A Gary Danko restaurant is emerging amid the rich chocolate scents that waft on Bay breezes through the wood and brick factory-turned-timeshare building and upscale retail center near Aquatic Park.
The restaurateur owns a fine dining restaurant just hundreds of yards from his new location.
“The new venue will be a more casual food — an American-style brasserie that’s open for both lunch and dinner and will offer the locals and visitors a place to hang out,” Danko said. “I felt that this specific neighborhood lacked in this type of restaurant.”
The restaurant will specialize in burgers, steak and fries, pizzas and pasta dishes, according to Danko. Diners at Danko’s other restaurant, by contrast, can begin their meals with $125 dollops of fish eggs.
The 52-year-old said he has long dreamed of “designing a restaurant from a blank space,” and that he hopes to help turn Ghirardelli Square back into the gathering place he found when he moved to The City in 1978.
“Over the years, the square was lumped into Fisherman’s Wharf, making it an area where locals rarely come to,” Danko said. “I was drawn into the new transformation.”
An unveiling is scheduled for today, but construction will continue for months and Danko’s restaurant is expected to open in November.
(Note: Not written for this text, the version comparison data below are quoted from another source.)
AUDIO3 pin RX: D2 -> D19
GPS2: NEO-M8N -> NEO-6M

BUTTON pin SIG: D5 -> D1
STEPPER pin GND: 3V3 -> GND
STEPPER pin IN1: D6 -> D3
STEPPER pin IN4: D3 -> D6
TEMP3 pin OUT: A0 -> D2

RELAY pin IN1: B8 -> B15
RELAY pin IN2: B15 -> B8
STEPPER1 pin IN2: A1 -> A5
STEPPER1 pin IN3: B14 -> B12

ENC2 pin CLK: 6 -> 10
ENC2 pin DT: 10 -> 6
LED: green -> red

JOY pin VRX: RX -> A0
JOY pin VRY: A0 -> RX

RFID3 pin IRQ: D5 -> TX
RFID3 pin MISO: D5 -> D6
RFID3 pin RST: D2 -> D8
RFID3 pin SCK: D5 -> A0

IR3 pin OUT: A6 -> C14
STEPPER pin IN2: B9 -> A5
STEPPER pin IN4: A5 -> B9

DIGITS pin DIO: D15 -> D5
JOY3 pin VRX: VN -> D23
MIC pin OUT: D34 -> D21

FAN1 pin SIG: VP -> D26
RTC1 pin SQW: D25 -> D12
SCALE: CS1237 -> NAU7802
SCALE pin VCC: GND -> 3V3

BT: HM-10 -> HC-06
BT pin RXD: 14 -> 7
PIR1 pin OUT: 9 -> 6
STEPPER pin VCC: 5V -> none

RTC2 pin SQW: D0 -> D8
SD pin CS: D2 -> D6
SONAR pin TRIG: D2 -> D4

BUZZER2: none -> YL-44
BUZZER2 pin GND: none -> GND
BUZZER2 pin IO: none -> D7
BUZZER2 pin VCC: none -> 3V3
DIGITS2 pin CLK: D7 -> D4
JMA Ventures booted T-shirt stores and other knick-knack merchants out of the square and wooed upscale Northern Californian retailers in their place, including a gourmet grocer specializing in local fare, a Cloverdale winery and a San Francisco-based cupcake company, according to Chapman.
Along with the store makeovers, the square will offer 53 new timeshare units, which are available for people willing to pay $274,000 for a one-tenth share.
The 530 residential memberships were targeted at people living within 90 miles of The City and 40 percent have been sold, according to Chapman.